The interaction between state transparency laws and federal pricing systems adds complexity. WAC is a national price set by the manufacturer. A state law that scrutinizes WAC increases cannot compel the manufacturer to set a different national price for that state — it can only require disclosure of the pricing rationale. If the disclosure triggers political pressure that leads a manufacturer to moderate a price increase, the law has achieved its behavioral objective without formal enforcement. If the manufacturer files the required justification and proceeds with the increase regardless, the law has produced a filing cabinet of disclosures with limited policy impact.
A few states have gone further, establishing drug affordability review boards with the authority to set upper payment limits for drugs whose prices are deemed unaffordable. These bodies — modeled loosely on public utility rate-setting commissions — represent a more interventionist approach that goes beyond transparency to actual price regulation. Their legal authority is being tested in courts, and their practical impact depends on implementation details: which drugs are reviewed, what criteria define “affordability,” and whether the payment limits apply to state programs only or to all payers in the state.
What the transparency movement has accomplished, even where the laws have not produced their intended behavioral effects, is the creation of a data infrastructure that did not previously exist. State-level pricing disclosures, however imperfect, constitute a body of reported data about drug pricing decisions that researchers, journalists, and advocacy organizations can access and analyze. Over time, the accumulated filings may support longitudinal studies of pricing behavior, competitive dynamics, and the relationship between WAC changes and net price changes that the cross-sectional data cannot capture.
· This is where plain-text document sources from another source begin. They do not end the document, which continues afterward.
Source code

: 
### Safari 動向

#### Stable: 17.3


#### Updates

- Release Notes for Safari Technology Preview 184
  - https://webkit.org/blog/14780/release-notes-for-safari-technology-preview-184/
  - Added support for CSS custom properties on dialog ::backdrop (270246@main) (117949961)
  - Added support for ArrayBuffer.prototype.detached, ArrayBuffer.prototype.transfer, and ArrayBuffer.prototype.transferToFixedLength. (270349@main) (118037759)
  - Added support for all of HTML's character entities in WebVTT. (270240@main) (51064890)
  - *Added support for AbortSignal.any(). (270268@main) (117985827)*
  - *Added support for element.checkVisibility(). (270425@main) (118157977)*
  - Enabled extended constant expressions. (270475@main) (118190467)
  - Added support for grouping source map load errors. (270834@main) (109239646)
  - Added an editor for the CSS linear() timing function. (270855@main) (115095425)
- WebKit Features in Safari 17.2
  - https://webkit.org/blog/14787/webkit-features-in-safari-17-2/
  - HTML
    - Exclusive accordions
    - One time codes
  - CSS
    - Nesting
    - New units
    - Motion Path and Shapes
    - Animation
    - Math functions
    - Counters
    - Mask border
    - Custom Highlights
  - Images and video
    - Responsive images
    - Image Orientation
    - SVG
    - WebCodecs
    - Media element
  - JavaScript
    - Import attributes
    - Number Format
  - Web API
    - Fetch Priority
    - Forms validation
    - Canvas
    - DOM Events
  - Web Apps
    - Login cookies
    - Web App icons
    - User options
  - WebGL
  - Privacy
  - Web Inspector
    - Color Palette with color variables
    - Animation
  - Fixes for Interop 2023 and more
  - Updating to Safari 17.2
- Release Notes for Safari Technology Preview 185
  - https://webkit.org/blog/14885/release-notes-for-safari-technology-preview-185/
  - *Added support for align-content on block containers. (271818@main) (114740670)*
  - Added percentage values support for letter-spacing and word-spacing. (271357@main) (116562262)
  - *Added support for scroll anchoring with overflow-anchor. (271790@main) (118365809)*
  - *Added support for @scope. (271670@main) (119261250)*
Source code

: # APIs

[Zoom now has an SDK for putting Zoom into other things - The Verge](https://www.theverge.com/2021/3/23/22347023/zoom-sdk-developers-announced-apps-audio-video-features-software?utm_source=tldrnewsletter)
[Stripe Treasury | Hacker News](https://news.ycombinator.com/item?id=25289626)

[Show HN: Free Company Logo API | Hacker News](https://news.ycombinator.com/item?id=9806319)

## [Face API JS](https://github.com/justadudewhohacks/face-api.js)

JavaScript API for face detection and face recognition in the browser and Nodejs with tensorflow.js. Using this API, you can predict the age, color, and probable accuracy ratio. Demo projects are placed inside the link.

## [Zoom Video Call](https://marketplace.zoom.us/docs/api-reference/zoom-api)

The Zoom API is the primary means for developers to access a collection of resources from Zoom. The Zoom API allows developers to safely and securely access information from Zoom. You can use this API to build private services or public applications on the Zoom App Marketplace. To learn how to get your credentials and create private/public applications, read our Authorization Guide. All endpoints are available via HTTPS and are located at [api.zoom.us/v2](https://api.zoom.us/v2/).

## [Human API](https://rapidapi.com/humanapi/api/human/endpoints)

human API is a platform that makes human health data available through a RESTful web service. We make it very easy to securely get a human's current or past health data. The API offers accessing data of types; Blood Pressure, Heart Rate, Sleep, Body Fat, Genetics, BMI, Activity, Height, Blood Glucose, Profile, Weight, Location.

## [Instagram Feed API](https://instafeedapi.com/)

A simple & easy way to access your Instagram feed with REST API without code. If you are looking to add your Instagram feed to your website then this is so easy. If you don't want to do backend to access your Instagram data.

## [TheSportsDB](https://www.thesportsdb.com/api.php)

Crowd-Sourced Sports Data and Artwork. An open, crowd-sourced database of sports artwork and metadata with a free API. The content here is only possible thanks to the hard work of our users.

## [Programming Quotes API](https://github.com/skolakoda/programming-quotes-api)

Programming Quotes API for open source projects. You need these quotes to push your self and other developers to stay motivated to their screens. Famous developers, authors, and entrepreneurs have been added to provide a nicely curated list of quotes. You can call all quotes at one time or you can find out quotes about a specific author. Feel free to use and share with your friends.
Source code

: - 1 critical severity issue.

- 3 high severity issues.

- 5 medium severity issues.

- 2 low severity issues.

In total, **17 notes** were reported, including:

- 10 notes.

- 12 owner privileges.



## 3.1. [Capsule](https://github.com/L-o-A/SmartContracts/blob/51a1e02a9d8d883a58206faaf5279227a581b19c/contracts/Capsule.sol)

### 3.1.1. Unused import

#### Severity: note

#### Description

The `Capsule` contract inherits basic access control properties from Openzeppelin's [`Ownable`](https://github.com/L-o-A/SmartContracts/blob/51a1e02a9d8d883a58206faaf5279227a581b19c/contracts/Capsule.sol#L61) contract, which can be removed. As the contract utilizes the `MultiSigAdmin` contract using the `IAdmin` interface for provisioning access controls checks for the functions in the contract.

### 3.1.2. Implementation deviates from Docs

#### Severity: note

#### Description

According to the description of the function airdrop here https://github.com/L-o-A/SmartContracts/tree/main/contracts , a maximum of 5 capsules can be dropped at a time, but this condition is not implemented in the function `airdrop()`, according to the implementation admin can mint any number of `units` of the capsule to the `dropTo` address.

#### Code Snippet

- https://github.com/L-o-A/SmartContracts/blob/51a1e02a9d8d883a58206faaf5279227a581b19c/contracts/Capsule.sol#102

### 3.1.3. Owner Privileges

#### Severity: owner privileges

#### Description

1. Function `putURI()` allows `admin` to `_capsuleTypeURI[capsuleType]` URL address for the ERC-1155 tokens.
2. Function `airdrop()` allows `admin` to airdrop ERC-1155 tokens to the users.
The gap between transparency and accountability is not a failure of the laws. It is a consequence of the system’s complexity. Drug pricing in the United States involves too many actors, too many moving parts, and too many proprietary data streams for disclosure of any single variable to produce the clarity that the word “transparency” implies. The data is becoming more available. The interpretive framework to make sense of it is lagging behind.